Severe Tropical Cyclone Donna has intensified to a category three and while Vanuatu may be lucky to avoid the worse of the wild weather, it remains a very serious situation.

A great deal of uncertainty surrounds the movement of Donna over the next 48 hours, however it is expected to hit further west of Vanuatu than initially thought.

MetService lead Meteorologist Mark Todd said there is however a small chance the cyclone, which may cause winds to gust up to 250km/h according to the Joint Typhoon Warning Centre, will track closer to the island.

"We will have to sit tight to see how it plays out," he said.


WeatherWatch said Donna is expected to turn south overnight and continue tracking southwards, west of the island, over the next three days. Should it continue tracking like that, most of the severe weather will hopefully remain at sea.
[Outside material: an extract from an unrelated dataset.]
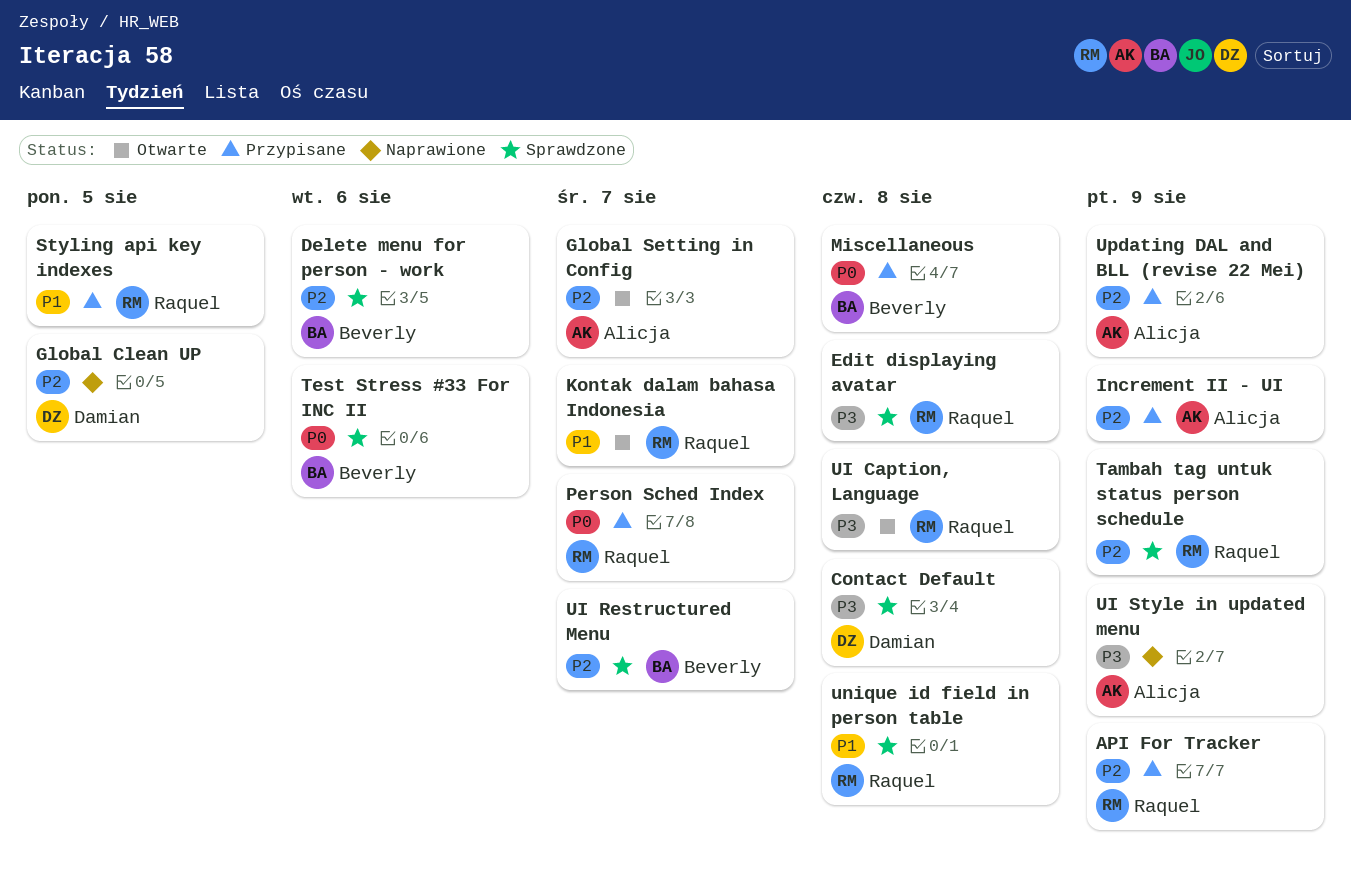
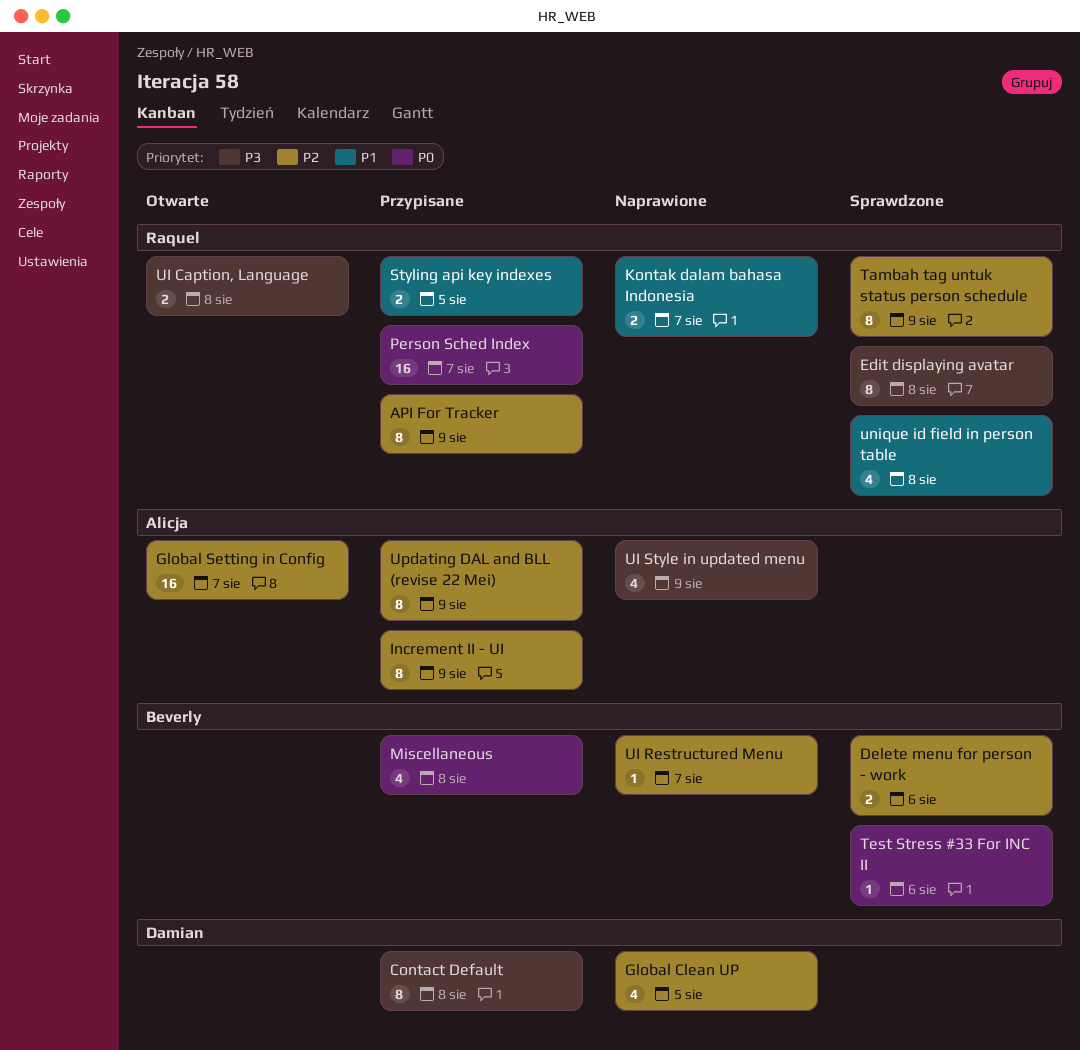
Contact Default, status: Sprawdzone -> Przypisane
Kontak dalam bahasa Indonesia, status: Otwarte -> Naprawione
UI Restructured Menu, status: Sprawdzone -> Naprawione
Predicted track of cyclone Donna issued by the Joint Typhoon Warning Centre earlier today. Picture / supplied
Predicted track of cyclone Donna issued by the Joint Typhoon Warning Centre earlier today. Picture / supplied

However, an earlier turn to tracking south would make Vanuatu far more vulnerable to damage and severe weather and may put some populated places right in the path of the cyclone.

"Either way, this remains a serious set-up for Vanuatu," said WeatherWatch.

"It's still absolutely vital those in Vanuatu remain ready for severe weather."

Dangerous, damaging seas with wave heights over seven metres are expected to hang around for days, even if the centre of the cyclone tracks further offshore.

Coastal damage could also still be significant in low-lying areas.

"So the further away [the cyclone is] the better," said Todd.

WeatherWatch said as with any tropical cyclone and such small islands to focus on, there is plenty of uncertainty about its exact track, and therefore it is difficult to tell who may be impacted and when.

"As we saw recently with Cyclone Cook storms like this can jog west or east further than expected and, over time, a small jog in one direction can have great consequences down the track."

Meanwhile, aid agencies including the Red Cross have started to arrive or are heading to Vanuatu.

A red alert was activated in Torba province this morning, and a yellow alert for Sanma province.

Locals are being urged to be prepared and to listen to radio broadcasts for regular updates and information.

A spokesman from the Ministry of Foreign Affairs said 116 New Zealanders are registered as being on the island.

An advisory has been issued to them to monitor weather reports and to follow advice from authorities at all times, including evacuation orders, and to seek suitable shelter.

"Visitors and tourists staying in travel accommodation should follow the guidance of hotel or resort management."

New Zealanders who require consular assistance should contact the New Zealand High Commission in Port Vila on +678 22 933 or +678 email: +678 552 2933 (after-hours).

New Zealand remains safe from the tropical cyclone, which is expected to hang around the tropics this weekend and into early next week.

Donna comes after Cyclone Pam devastated Vanuatu in 2015.

More than a dozen people were killed and crops badly damaged.